No, that’s unrelated. A diagnostic NMI causes the kernel’s NMI vector to be invoked, and that’s all. Suppose that this happens concurrently with a perf NMI. There could be no indication whatsoever that the diagnostic NMI happened: the two NMIs can get coalesced, and, as far as the kernel can tell, only the perf NMI happened.
Once all the weird architectural junk is out of the way, the NMI handler boils down to:
for each possible NMI cause
did it happen? if so, handle it.
If no cause was found, complain.
I don't know if that's enough to make an NMI "unreliable", but the kernel being able to do nothing for NMIs to fail might be a bit strong.
A triple fault will reboot or do whatever else the hypervisor feels like doing.
Though arguably, a hypervisor can dump out some useful state on a triple fault, as they actually tend to do. But that's not an in-band kernel panic, and in VirtualBox at least you can get a dump of that state without sending an NMI or otherwise disturbing the VM.
It seems like a much more useful feature is simply being able to see the console on the VM itself. Often kernel panics will print information on the default virtual terminal.
It was extremely handy, and I miss having it. Debugging issues in AWS is a bit trickier.
It might be a better idea to trigger a machine check (#MC). That said, AWS probably knows more than I do.
source: I help keep Linux’s NMI and MCE entry asm working. NMI is also a turd, but it’s a turd that can work reliably. Not crashing due to MCE is strictly best-effort.

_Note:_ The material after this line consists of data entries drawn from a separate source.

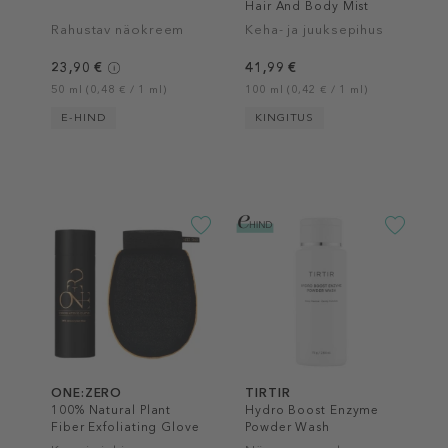
Hair And Body Mist
Rahustav näokreem
Keha- ja juuksepihus
23,90 €
41,99 €
50 ml (0,48 € / 1 ml)
100 ml (0,42 € / 1 ml)
E-HIND
KINGITUS
ONE:ZERO
TIRTIR
100% Natural Plant
Hydro Boost Enzyme
Fiber Exfoliating Glove
Powder Wash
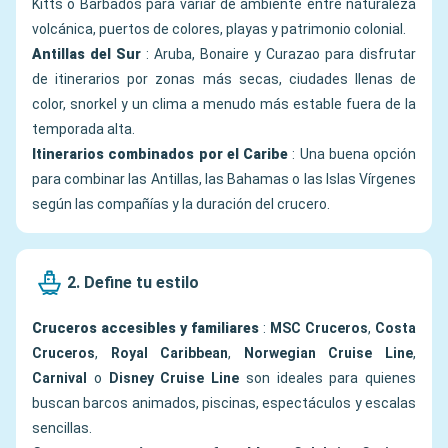
Kitts o Barbados para variar de ambiente entre naturaleza
volcánica, puertos de colores, playas y patrimonio colonial.
Antillas del Sur
: Aruba, Bonaire y Curazao para disfrutar
de itinerarios por zonas más secas, ciudades llenas de
color, snorkel y un clima a menudo más estable fuera de la
temporada alta.
Itinerarios combinados por el Caribe
: Una buena opción
para combinar las Antillas, las Bahamas o las Islas Vírgenes
según las compañías y la duración del crucero.
2. Define tu estilo
Cruceros accesibles y familiares
:
MSC Cruceros
,
Costa
Cruceros
,
Royal Caribbean
,
Norwegian Cruise Line
,
Carnival
o
Disney Cruise Line
son ideales para quienes
buscan barcos animados, piscinas, espectáculos y escalas
sencillas.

Historically it took the form of a button on the computer/server that when pressed would signal the kernel to bluescreen/kernel panic and a dump of memory to disk, then a reboot, aka a "machine check". It is now present also in the virtual hardware of a VM.
This article is talking about the latter, not the generic idea of hardware raising an NMI (which many types of hardware raise during error conditions, such as ECC or raid controllers or other devices), which is likely what you are seeing in your logs.
I tried to debug crashes on my laptop and without a real console access, it's pretty much impossible to tell why kdump fails.
There is also a 'forced shutdown' API, but for whatever reason in testing for me it has always been slower than a graceful shutdown. I have no idea what it does internally
I have sort of reverse engineered what the two options ("shutdown", "force shutdown") in AWS do.
A regular shutdown causes the hypervisor to issue the equivalent of "init 0" to the VM, over whatever communication channel is used between dom0 and domU. Semantically this is treated as a request. If the VM is completely catatonic, the domU kernel won't be able to process the request and will just fail.
A forced shutdown causes the hypervisor to issue a similar request, but also puts the VM on a watchlist. If the domU kernel has not terminated in a given time window, probably 10 or 20 minutes[ß], the hypervisor will nuke the VM.
ß: I'm not entirely sure about the time window, 10 and 20 minutes are what I have witnessed most often. I have on one occasion seen a VM take 90 minutes get nuked. And of course it was a legacy snowflake system that we couldn't just respawn on demand. That was fun.
echo 1 > /proc/sys/kernel/sysrq && echo c > /proc/sysrq-trigger
to trigger a freeze. This could also easily be automated via SSH.
> Today, we are announcing a new Amazon Elastic Compute Cloud (EC2) API allowing you to remotely trigger the generation of a kernel panic on EC2 instances.
Which can be done with the commands I mentioned in my parent comment.
And again, the point of this is for VMs that are unresponsive, and that generally includes SSH. It is remarkably simple to get Linux into a state where SSH isn't going to allow you to log in, or log ins might take 10+ minutes to actually happen.
Someone else mentions console access for these things, which is sadly missing in AWS. I'm not sure how you'd take something like console access (very dynamic, keyboard input, screen output? text?) and put it into an AWS API, though. (Their APIs tend to follow certain patterns.)